• WHAT TO DO: From the first line of the records below through the line with "background: #86efac ->", output each line exactly; skip the pictures.
(GIVEN INFORMATION begins)
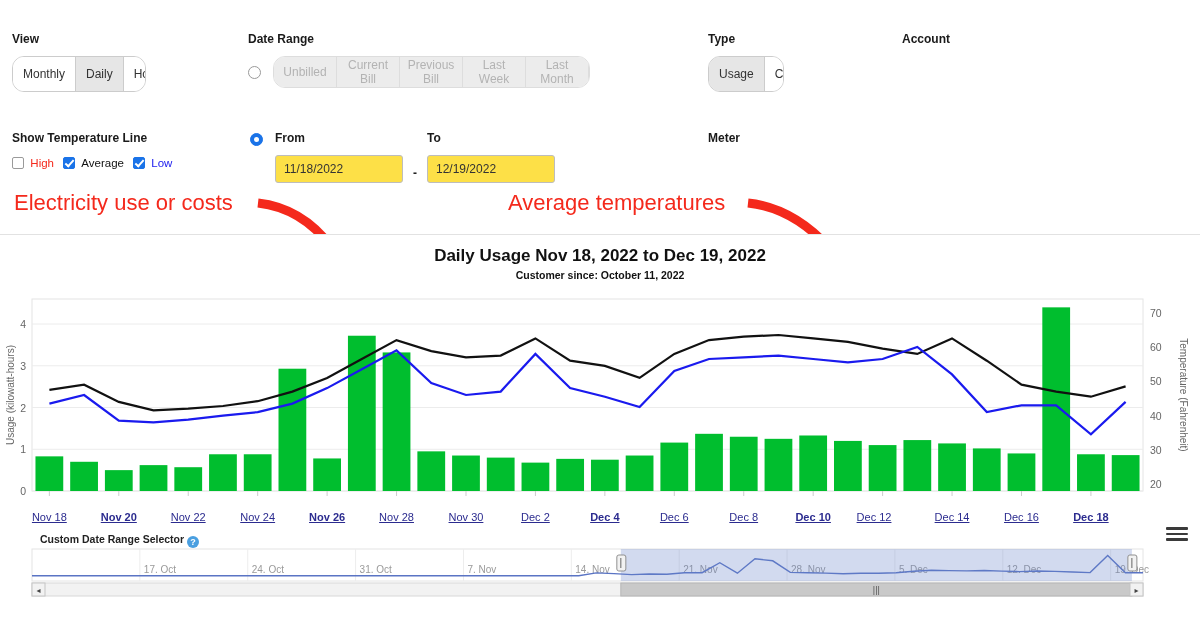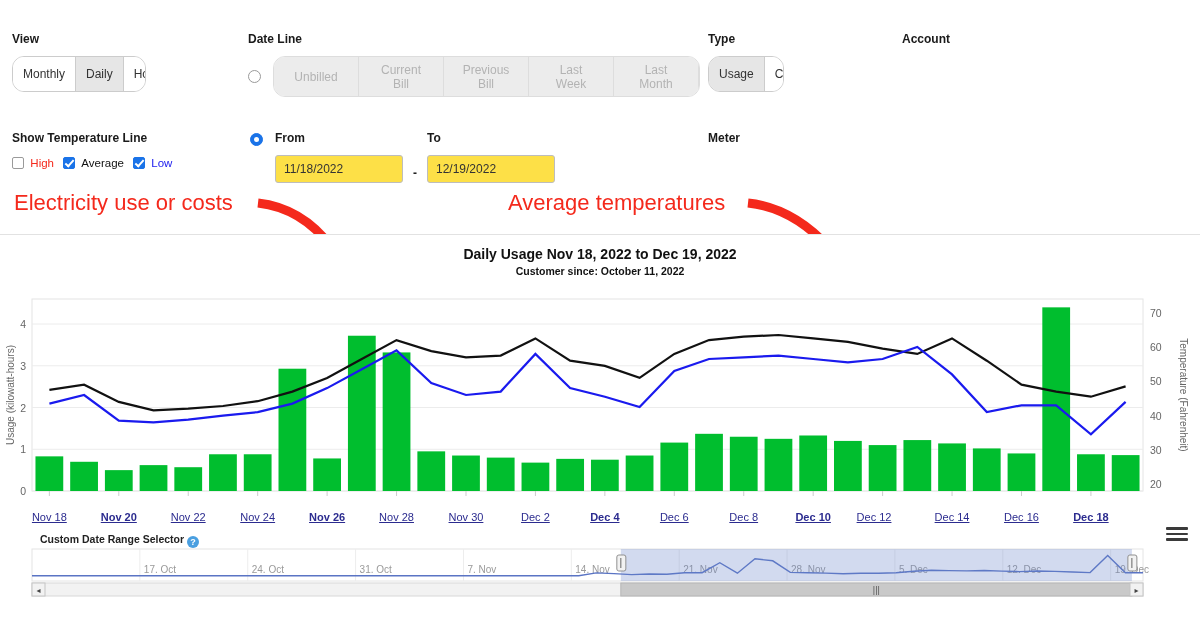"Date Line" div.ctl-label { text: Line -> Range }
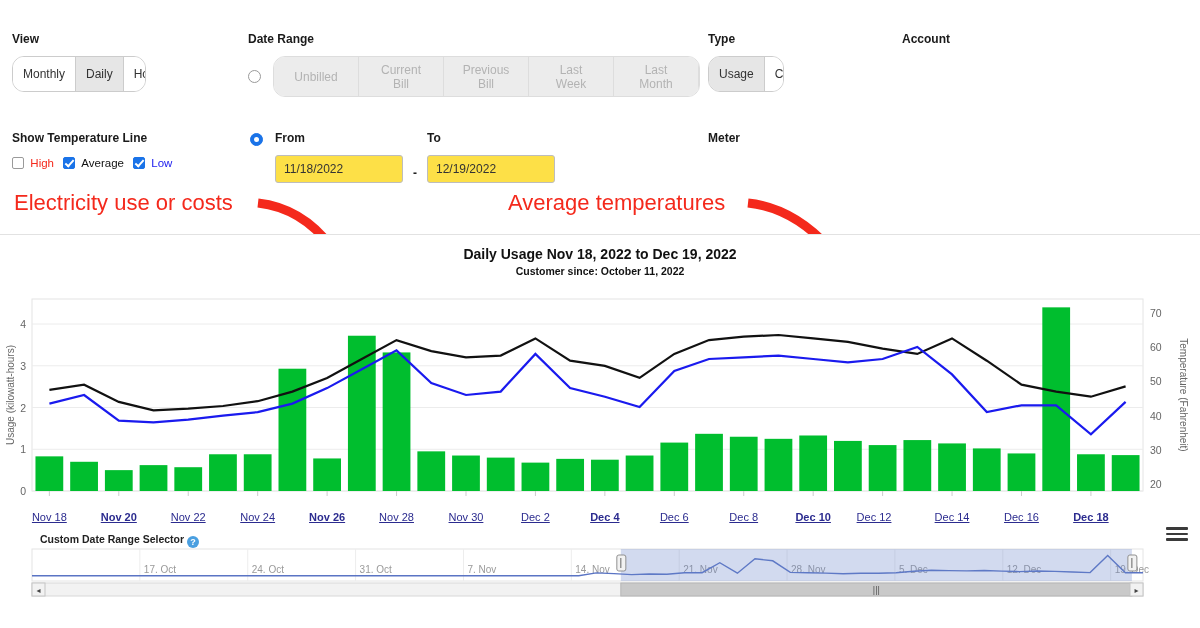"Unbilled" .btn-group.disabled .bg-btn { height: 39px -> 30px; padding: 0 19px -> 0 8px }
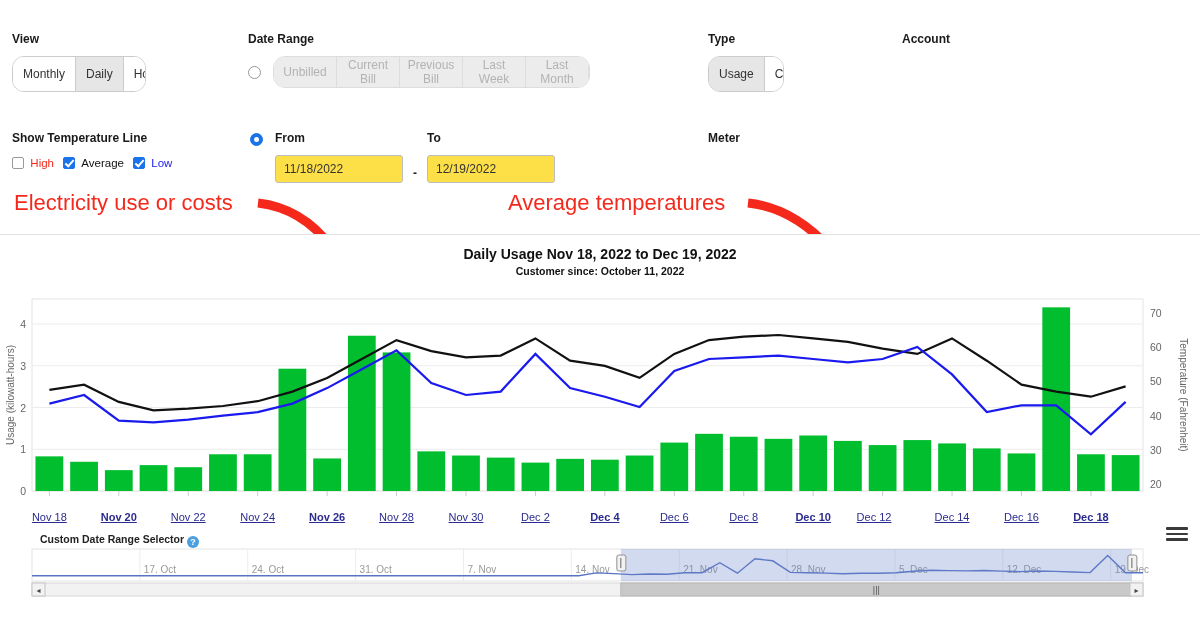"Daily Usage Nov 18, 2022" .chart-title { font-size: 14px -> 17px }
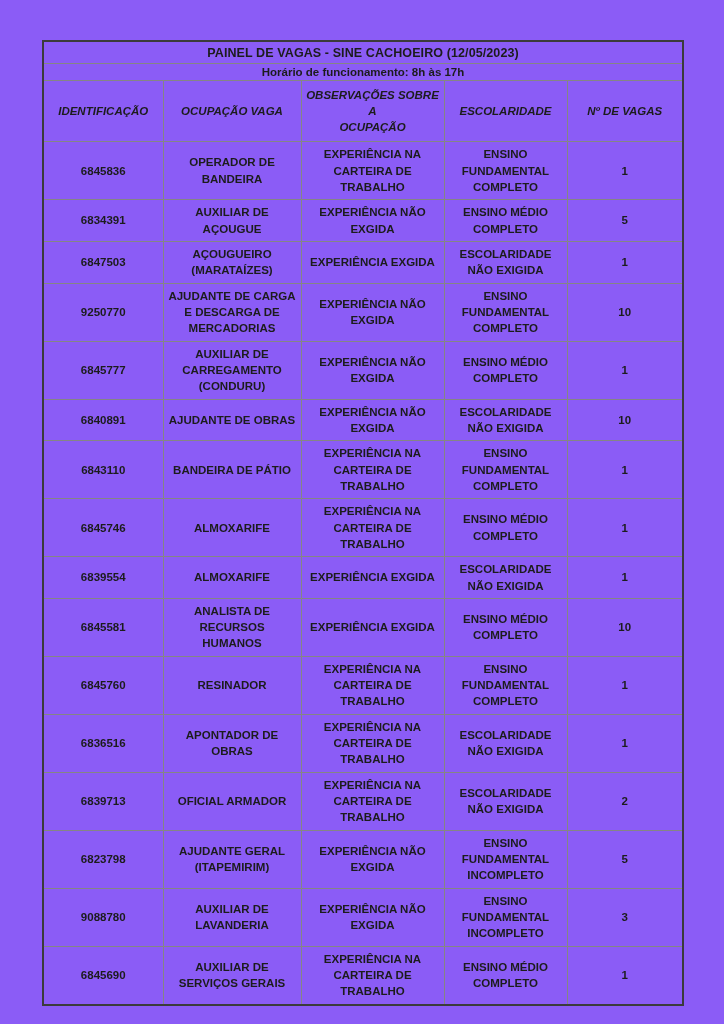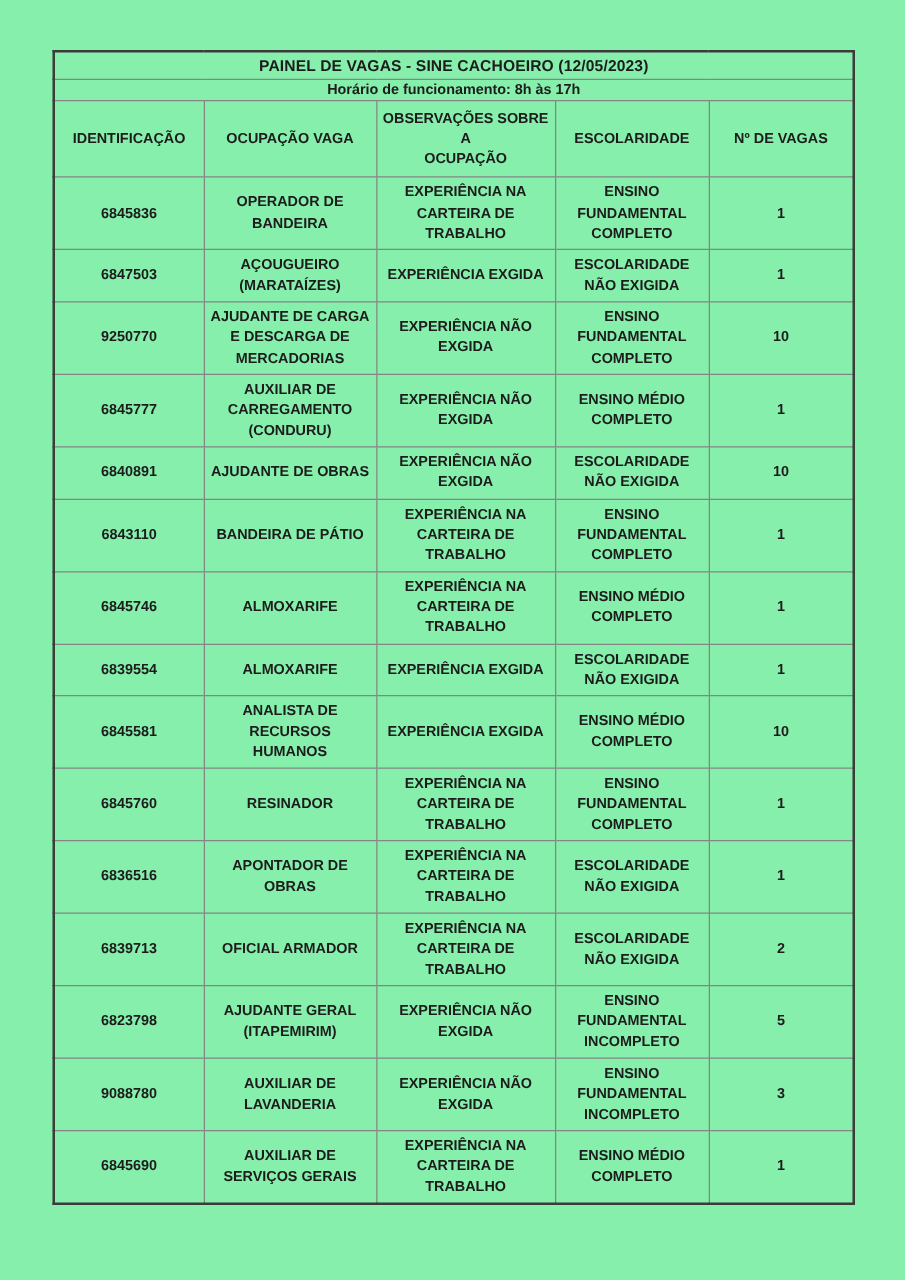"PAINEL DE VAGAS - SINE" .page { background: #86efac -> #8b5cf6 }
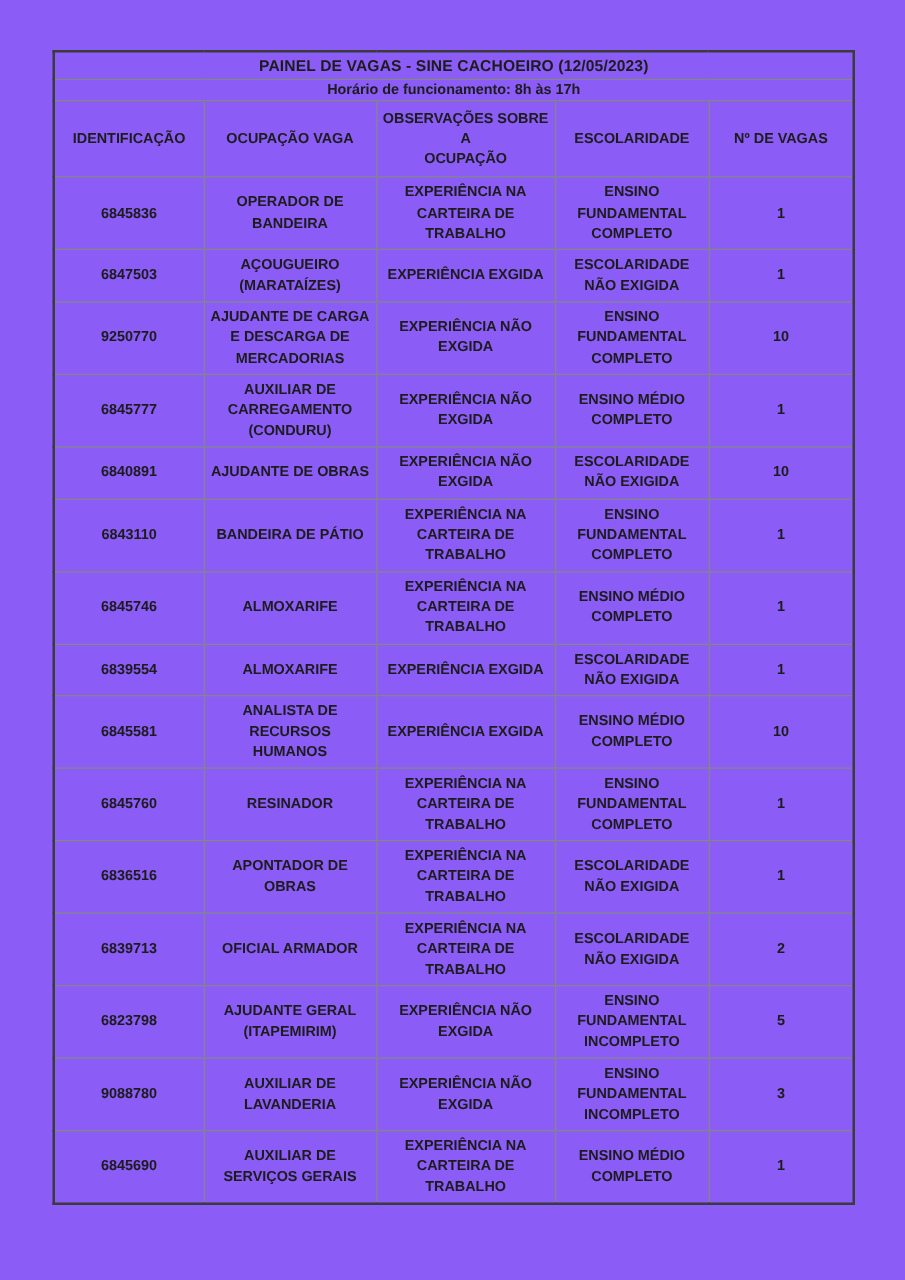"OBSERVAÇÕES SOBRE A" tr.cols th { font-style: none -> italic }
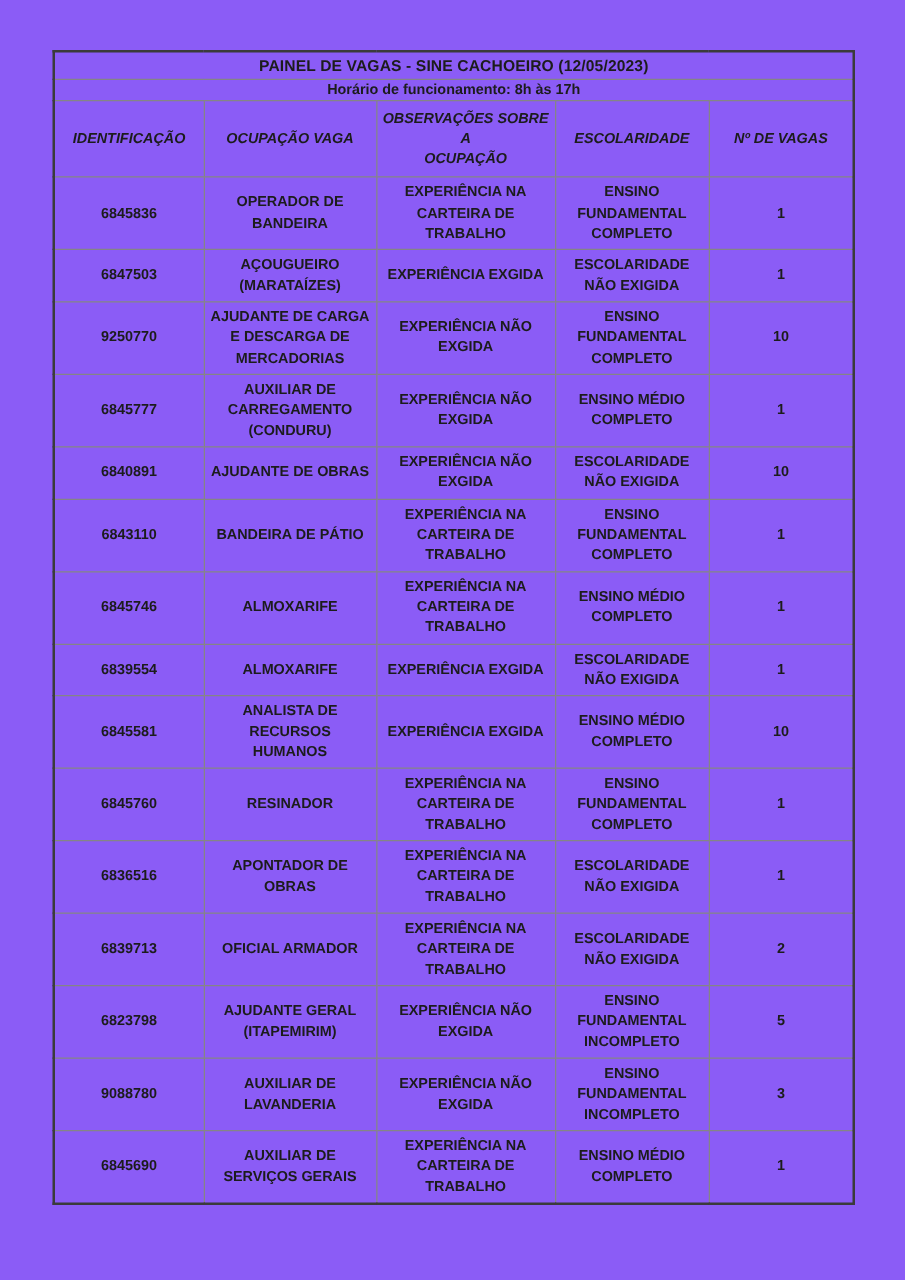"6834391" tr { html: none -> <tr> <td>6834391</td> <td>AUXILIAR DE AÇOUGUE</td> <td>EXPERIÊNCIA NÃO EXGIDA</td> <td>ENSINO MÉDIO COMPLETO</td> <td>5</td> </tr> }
(GIVEN INFORMATION ends)
• RESULT OF THE TASK:
"Date Line" div.ctl-label { text: Line -> Range }
"Unbilled" .btn-group.disabled .bg-btn { height: 39px -> 30px; padding: 0 19px -> 0 8px }
"Daily Usage Nov 18, 2022" .chart-title { font-size: 14px -> 17px }
"PAINEL DE VAGAS - SINE" .page { background: #86efac -> #8b5cf6 }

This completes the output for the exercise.